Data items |
=====
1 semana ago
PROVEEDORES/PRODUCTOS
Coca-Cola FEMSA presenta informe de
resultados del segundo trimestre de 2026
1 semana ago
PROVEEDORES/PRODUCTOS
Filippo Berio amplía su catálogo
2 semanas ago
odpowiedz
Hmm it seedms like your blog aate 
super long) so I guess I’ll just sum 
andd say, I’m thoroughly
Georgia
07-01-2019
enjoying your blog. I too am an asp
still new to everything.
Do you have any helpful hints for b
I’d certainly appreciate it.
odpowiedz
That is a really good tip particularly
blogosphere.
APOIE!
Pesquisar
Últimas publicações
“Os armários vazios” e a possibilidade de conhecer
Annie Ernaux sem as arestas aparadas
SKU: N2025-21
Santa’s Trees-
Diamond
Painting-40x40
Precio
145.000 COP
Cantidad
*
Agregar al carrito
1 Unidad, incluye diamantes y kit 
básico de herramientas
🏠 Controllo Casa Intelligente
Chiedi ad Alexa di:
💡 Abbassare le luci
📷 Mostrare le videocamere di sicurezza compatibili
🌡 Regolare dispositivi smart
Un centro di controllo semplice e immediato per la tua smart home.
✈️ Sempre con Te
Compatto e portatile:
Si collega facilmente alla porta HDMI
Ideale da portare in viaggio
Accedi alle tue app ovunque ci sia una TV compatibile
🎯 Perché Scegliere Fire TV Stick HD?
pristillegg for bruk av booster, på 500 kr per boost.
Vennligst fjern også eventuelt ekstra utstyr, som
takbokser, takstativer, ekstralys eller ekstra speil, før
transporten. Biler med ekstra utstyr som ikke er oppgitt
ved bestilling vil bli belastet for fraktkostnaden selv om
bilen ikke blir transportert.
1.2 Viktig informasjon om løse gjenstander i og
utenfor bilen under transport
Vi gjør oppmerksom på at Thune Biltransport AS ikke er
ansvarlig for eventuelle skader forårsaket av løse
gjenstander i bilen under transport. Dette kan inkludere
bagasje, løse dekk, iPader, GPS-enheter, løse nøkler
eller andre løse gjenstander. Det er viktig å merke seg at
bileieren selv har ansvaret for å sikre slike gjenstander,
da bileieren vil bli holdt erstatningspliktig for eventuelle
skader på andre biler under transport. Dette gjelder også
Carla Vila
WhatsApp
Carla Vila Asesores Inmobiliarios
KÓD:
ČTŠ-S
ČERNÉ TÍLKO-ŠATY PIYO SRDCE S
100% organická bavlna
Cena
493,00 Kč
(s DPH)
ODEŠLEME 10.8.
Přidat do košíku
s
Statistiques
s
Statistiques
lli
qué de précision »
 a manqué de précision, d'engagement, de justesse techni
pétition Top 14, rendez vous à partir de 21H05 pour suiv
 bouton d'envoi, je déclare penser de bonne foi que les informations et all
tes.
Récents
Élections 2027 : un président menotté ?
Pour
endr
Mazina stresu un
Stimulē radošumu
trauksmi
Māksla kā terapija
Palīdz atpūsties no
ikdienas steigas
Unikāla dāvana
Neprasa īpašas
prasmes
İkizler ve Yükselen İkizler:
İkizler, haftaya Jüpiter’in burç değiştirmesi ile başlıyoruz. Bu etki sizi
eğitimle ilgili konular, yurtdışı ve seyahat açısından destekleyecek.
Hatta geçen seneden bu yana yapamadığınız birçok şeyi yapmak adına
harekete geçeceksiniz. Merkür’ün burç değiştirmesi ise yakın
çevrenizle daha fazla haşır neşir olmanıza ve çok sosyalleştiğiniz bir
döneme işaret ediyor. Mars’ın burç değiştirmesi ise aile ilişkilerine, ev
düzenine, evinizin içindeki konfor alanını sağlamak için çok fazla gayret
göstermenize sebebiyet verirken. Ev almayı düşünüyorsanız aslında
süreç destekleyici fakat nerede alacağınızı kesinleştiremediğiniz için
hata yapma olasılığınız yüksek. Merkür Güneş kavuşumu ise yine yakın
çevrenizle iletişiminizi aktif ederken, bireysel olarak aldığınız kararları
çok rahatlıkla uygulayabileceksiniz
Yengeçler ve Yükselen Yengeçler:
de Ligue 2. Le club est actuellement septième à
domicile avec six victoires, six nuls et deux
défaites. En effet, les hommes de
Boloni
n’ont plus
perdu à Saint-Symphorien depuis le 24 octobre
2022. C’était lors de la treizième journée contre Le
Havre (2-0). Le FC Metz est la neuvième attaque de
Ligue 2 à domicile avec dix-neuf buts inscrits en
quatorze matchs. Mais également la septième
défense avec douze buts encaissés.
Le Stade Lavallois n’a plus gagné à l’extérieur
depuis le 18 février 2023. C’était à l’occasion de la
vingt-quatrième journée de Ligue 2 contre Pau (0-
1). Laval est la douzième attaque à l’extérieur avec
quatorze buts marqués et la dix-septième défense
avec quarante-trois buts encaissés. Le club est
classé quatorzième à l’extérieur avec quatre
=====
Action item | Looking at the data above, write out exactly the lines that start at the one containing "di sicurezza compatibili" and end at the one containing "ved bestilling vil"; include both and nothing beyond.

Finished task |
📷 Mostrare le videocamere di sicurezza compatibili
🌡 Regolare dispositivi smart
Un centro di controllo semplice e immediato per la tua smart home.
✈️ Sempre con Te
Compatto e portatile:
Si collega facilmente alla porta HDMI
Ideale da portare in viaggio
Accedi alle tue app ovunque ci sia una TV compatibile
🎯 Perché Scegliere Fire TV Stick HD?
pristillegg for bruk av booster, på 500 kr per boost.
Vennligst fjern også eventuelt ekstra utstyr, som
takbokser, takstativer, ekstralys eller ekstra speil, før
transporten. Biler med ekstra utstyr som ikke er oppgitt
ved bestilling vil bli belastet for fraktkostnaden selv om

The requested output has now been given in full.